From the way they fill out their reservations most visitors to the Respite Penthouse are couples on the down side of forty. If it’s their only marriage they have kids either grown and off the books, or nearly there.
Respite people are old enough to know their parents won’t live forever. A sixty year old man with his thirty five year old wife stayed half a night after paying for two. Seems they had a problem, which is not allowed at DGs B&B, and have to leave early.
“This happens all the time. It’s not your fault. I’m just glad I heard about it this time. My father in law is eighty two. Golden Gloves boxer. World War Two Marine fighter pilot.
“Carl got sick, Parkinson’s, and I stepped up. Volunteered to be his caregiver. You know, the whole deal from wake up to lights out. He wouldn’t work with anyone else.
“He was a Marine. I’m former Army. I broke the function of caregiving down to the buddy system. Everybody knows the buddy system, except people who apply it regularly.”

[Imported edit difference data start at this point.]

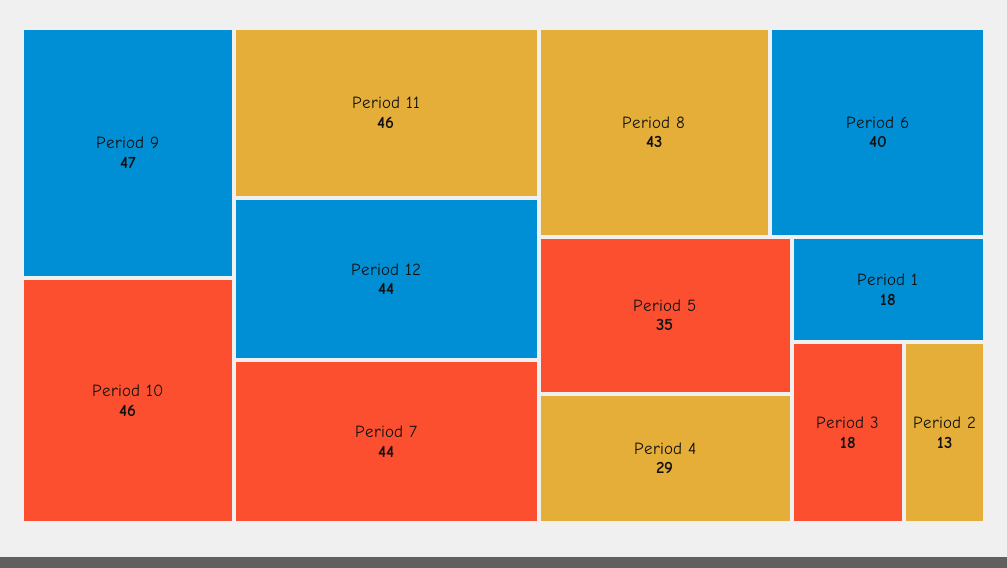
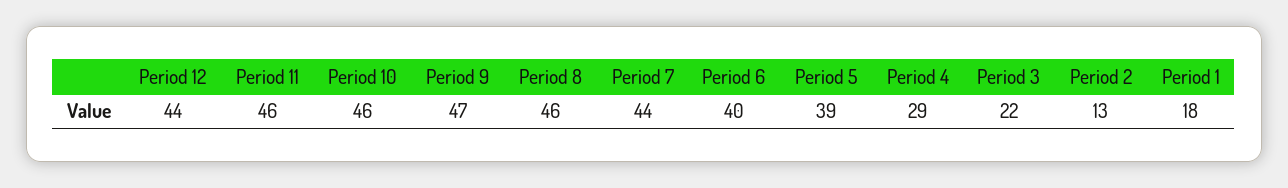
  {
    "Period 9": 47,
    "Period 10": 46,
    "Period 11": 46,
    "Period 12": 44,
    "Period 7": 44,
-   "Period 8": 43,
+   "Period 8": 46,
    "Period 6": 40,
-   "Period 5": 35,
+   "Period 5": 39,
    "Period 4": 29,
    "Period 1": 18,
-   "Period 3": 18,
+   "Period 3": 22,
    "Period 2": 13
  }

“He was ready to die in the hospital. I’ve never seen anyone ready to die, but if you asked me now I’d say they’d have blue fingernails, blue lips, an oxygen mask, and enough hoses running under the sheets to irrigate a large side yard.
“He was so ready to let it go that I took the doctor outside the room to ask for an estimate on how many days he had to live. One day? Two? I’d never done it before, so I had no idea.
“The doc said one day, maybe two. That’s two days my mother in law wouldn’t sleep so I asked if I could bring Carl home. Caregiver for two days sounded easy. I could stay up two days if I had to. He looked like he was in a coma so that didn’t seem likely.
“Doctor said yes, take him home, but asked if I knew what I was doing. I said yes. I told him I’d been to Army Medic School, coughing at the right time to make it sound like medical school. He could tell me. We were practically comrades.
“What I learned is if you ever want to stand out as the Golden Boy in your family, do the caregiving for an ill relative. It’s a great thing. All you have to do is set aside your feelings. Family caregivers have certain connections to the afflicted that are healthy, and some that are unhealthy.
“Focus on healthy connections.
“Uncle Bob was a womanizer? He did his friends’ wives, their friends, and Aunt Lois knew?
“Caregiver let’s it go like it never happened.
“Mom got a pair of racy undies at a Christmas party and decided to divorce Dad that night?
“Let it go.
“Dad and a buddy took a fishing trip once a year and spent a week visiting Nevada ‘Ranches’. On the way back they bought a fish at Safeway and stopped at every lake they saw and hooked it to a fishing line and took pictures. They change clothes and take a few more.
“A caregiver lets it go. It’s over. Done.
“I’ve done this three years now. It’s a workout. Takes an athlete to keep a sick guy on their feet. I played basketball, but wish I’d wrestled.
“If I wrestled then I’d know more about balance and tipping points. More about weight shifts and gravity. What did I learn from basketball? How to back an opponent down? How to stop and pop? Maybe pass?
“Life is about grappling with problems and coming out triumphant. You don’t learn that by catching a touchdown pass or canning a three while the clock runs down. It’s about sharing the struggle, seeing how much you’ve got to give, how much you want to give.
“Who helps you with your work? Who makes your day livable? Who do you care about and who cares about you?
“Call it caregiving if you want, but you’re giving all you’ve got. Anything you saved is lost forever.
“That was one of his sayings, “”What I had I gave, what I saved was lost forever.